Iñárritu’s words, but above all the triumph of a Mexican who doesn’t deny being one, were greeted with an outpouring of pride back home. Historically always overshadowed by its neighbor to the north – with which it shares a 3,185-kilometer border, a third of it marked by an ignominious wall – Mexico has spent the last months submerged in a crisis of confidence. The Iguala student massacre, with its lethal combination of corruption and impunity, has unleashed the demons that many Mexicans trusted had been exorcized. And both the anemic economy and the succession of scandals that has hit the government have only strengthened the sad wind blowing around Mexico’s heart.

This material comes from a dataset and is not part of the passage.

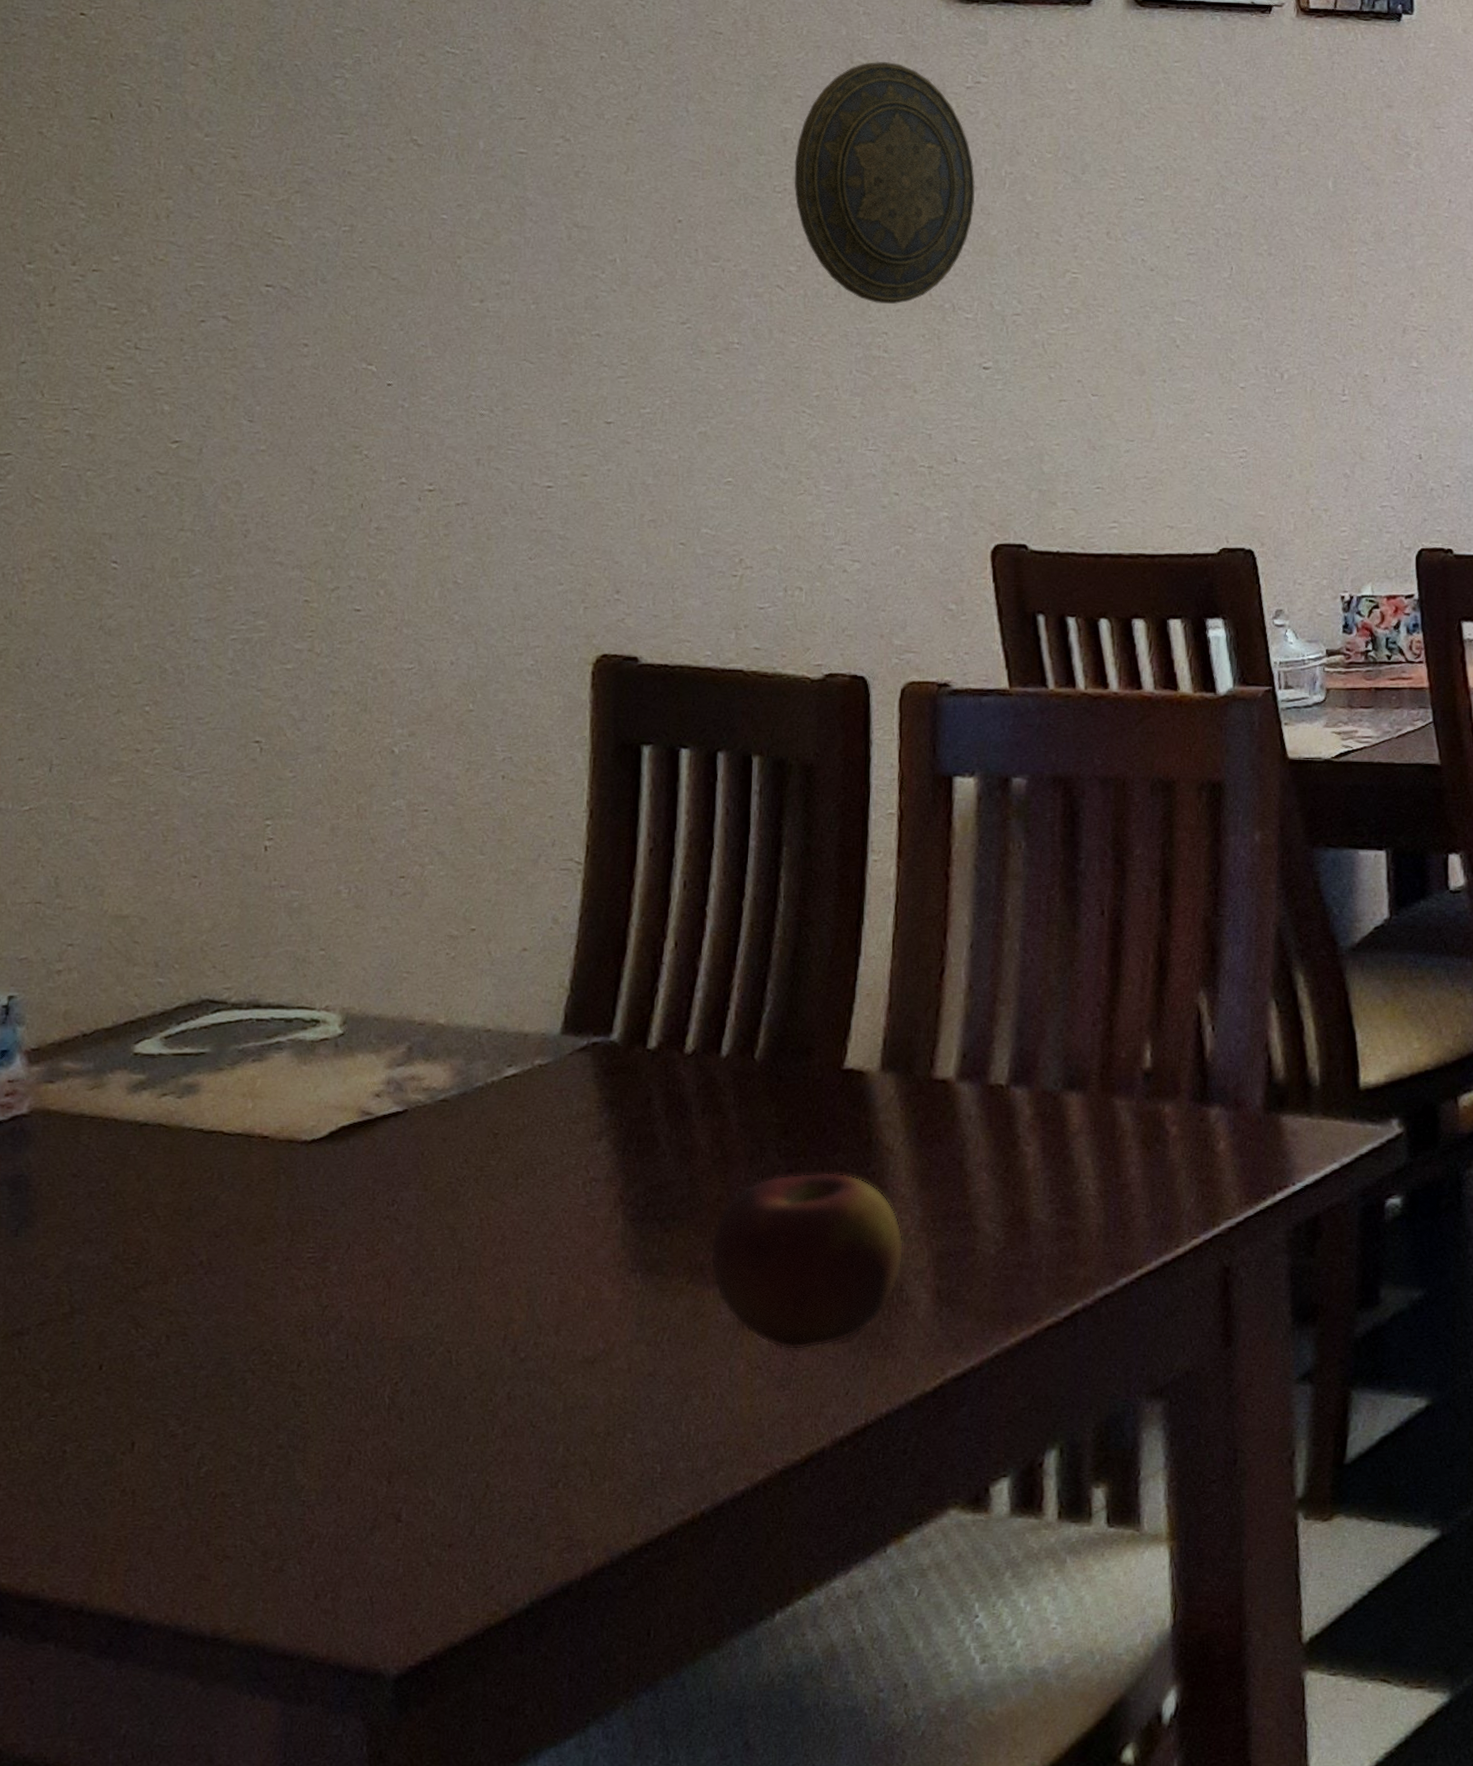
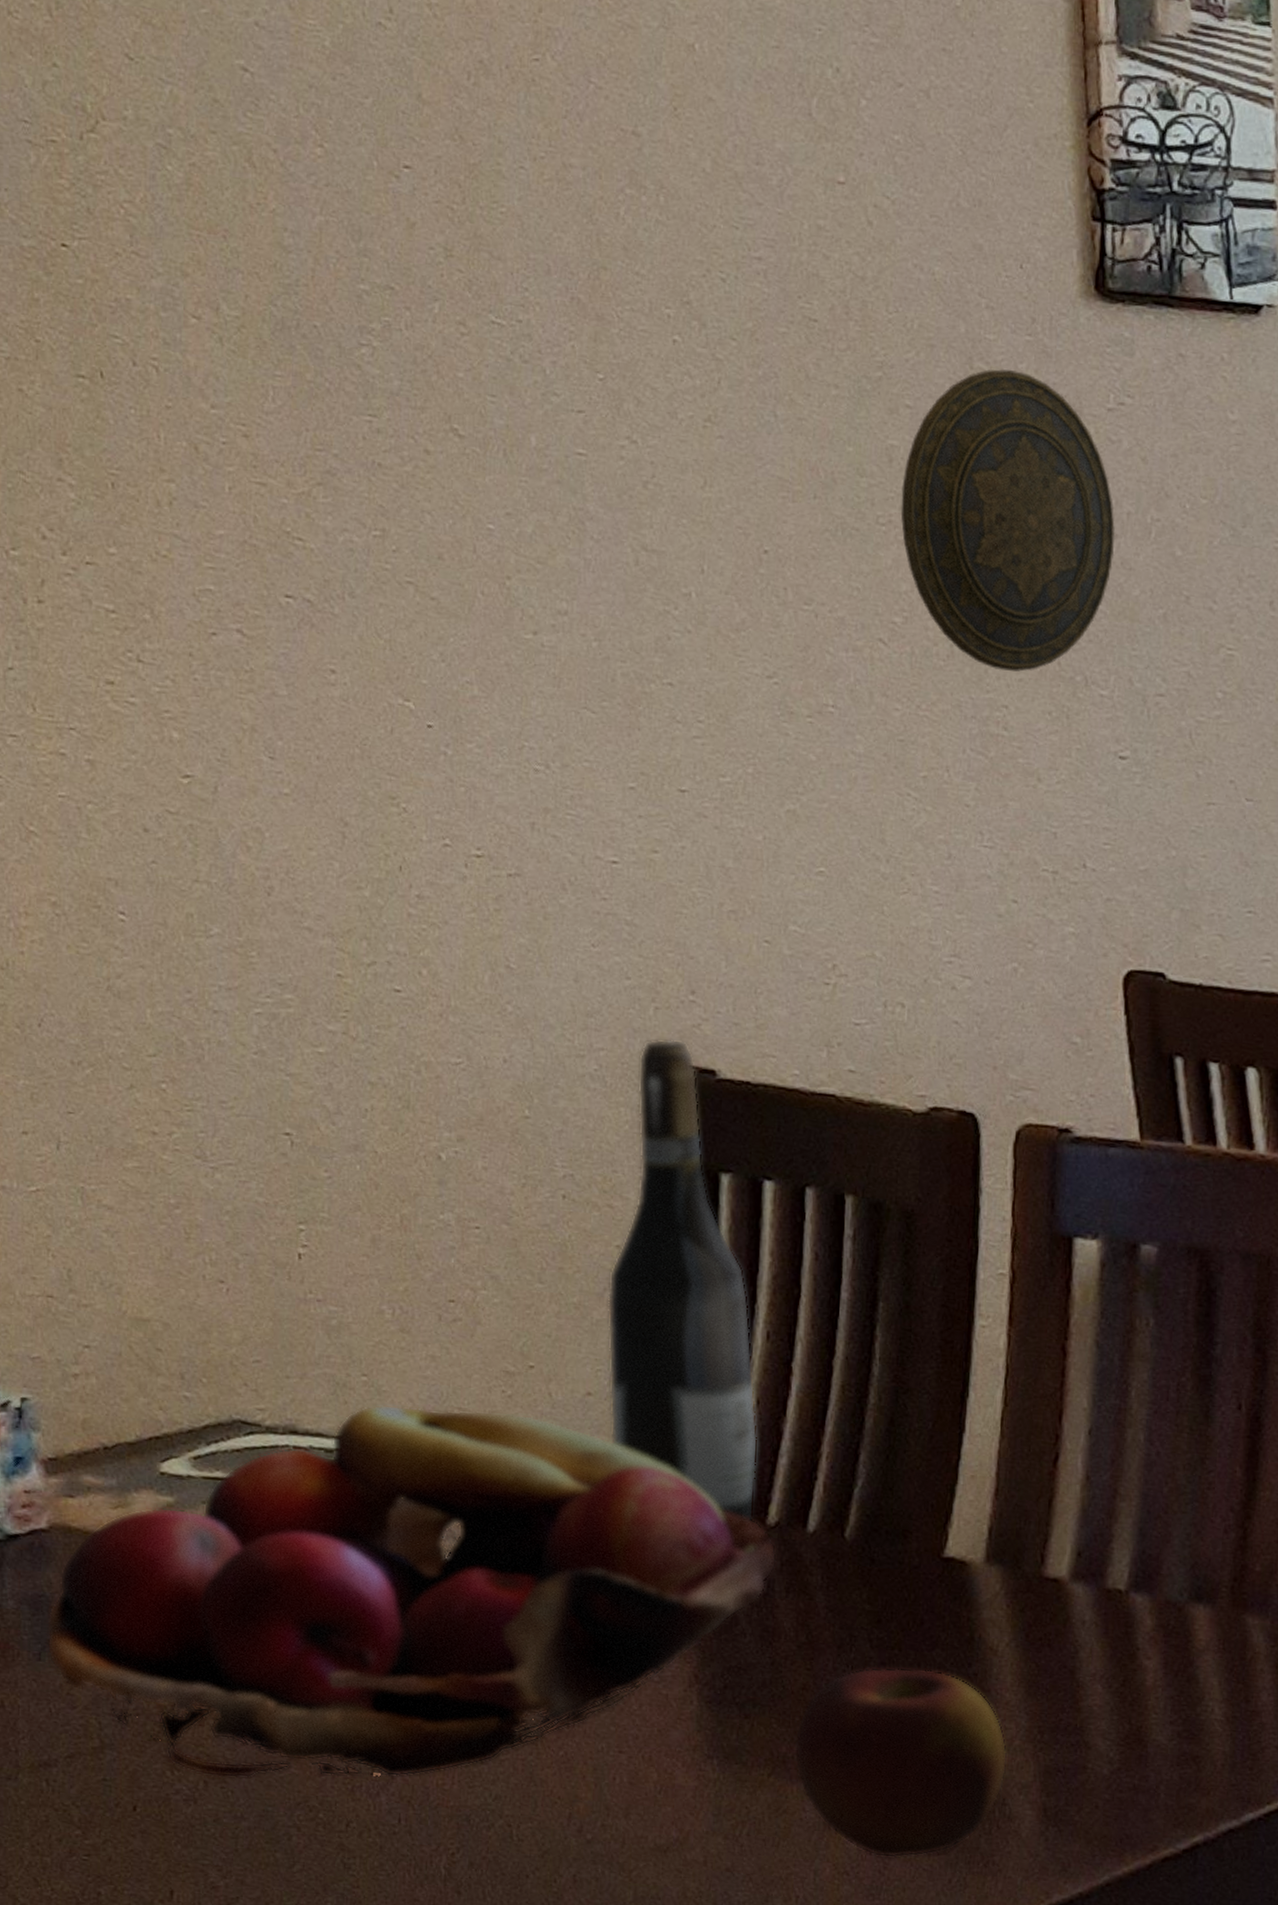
fruit basket: none [24,973,694,1331] -> present [47,1404,777,1779]
wine bottle: none [541,633,677,1051] -> present [607,1038,758,1521]

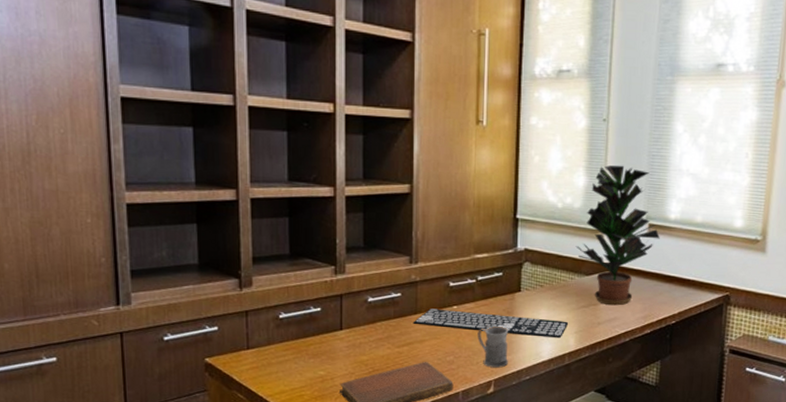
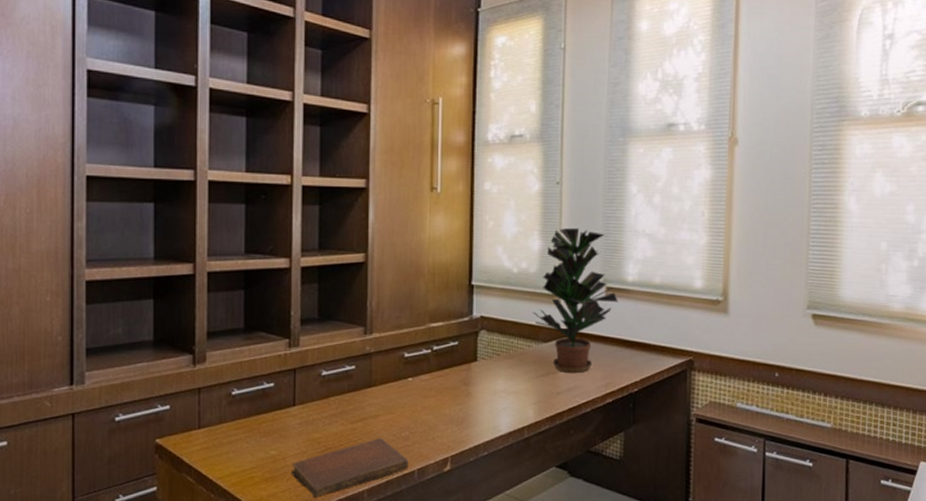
keyboard: present [413,308,569,339] -> none [367,381,527,410]
mug: present [477,327,508,368] -> none [433,399,465,443]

The gang led by Iñárritu and Lubezki has shown a path to success in this dark terrain. The journey of the former, a self-made creator, is the constant search for a universal voice. A creative whirlwind, Iñárritu never gives up. He himself admits to being possessed by an inquisitiveness “that tears down everything,” and his constant perfectionism transforms his movie shoots into battlefield. The result is something that, regardless of whether or not you like it, is never ordinary, as Amores Perros (2000), 21 Grams (2003), Babel (2006), Biutiful (2010), Birdman and upcoming proto western The Revenant all demonstrate.

In those last two works Iñárritu has been accompanied by the discreet Lubezki, his great friend, whom, last night up on stage, he called the real artist of the group. A visual genius who won the same Best Cinematography statuette last year for Gravity, Lubezki astounds with his technique. With his light touch, he can put the tension in a setup in a fraction of a second, reviving a scene. And he always knows where he’s treading. Wherever he shoots, he knows the names of all the local trees, down to the color of their leaves at sundown. His rapport with Iñárritu was visible on the Canadian set of The Revenant. The pair would separate themselves from the rest of the crew at critical moments: talking, understanding each other, before going back to filming, unaware that they were already legends. Last night, with Hernández, they celebrated that fact together.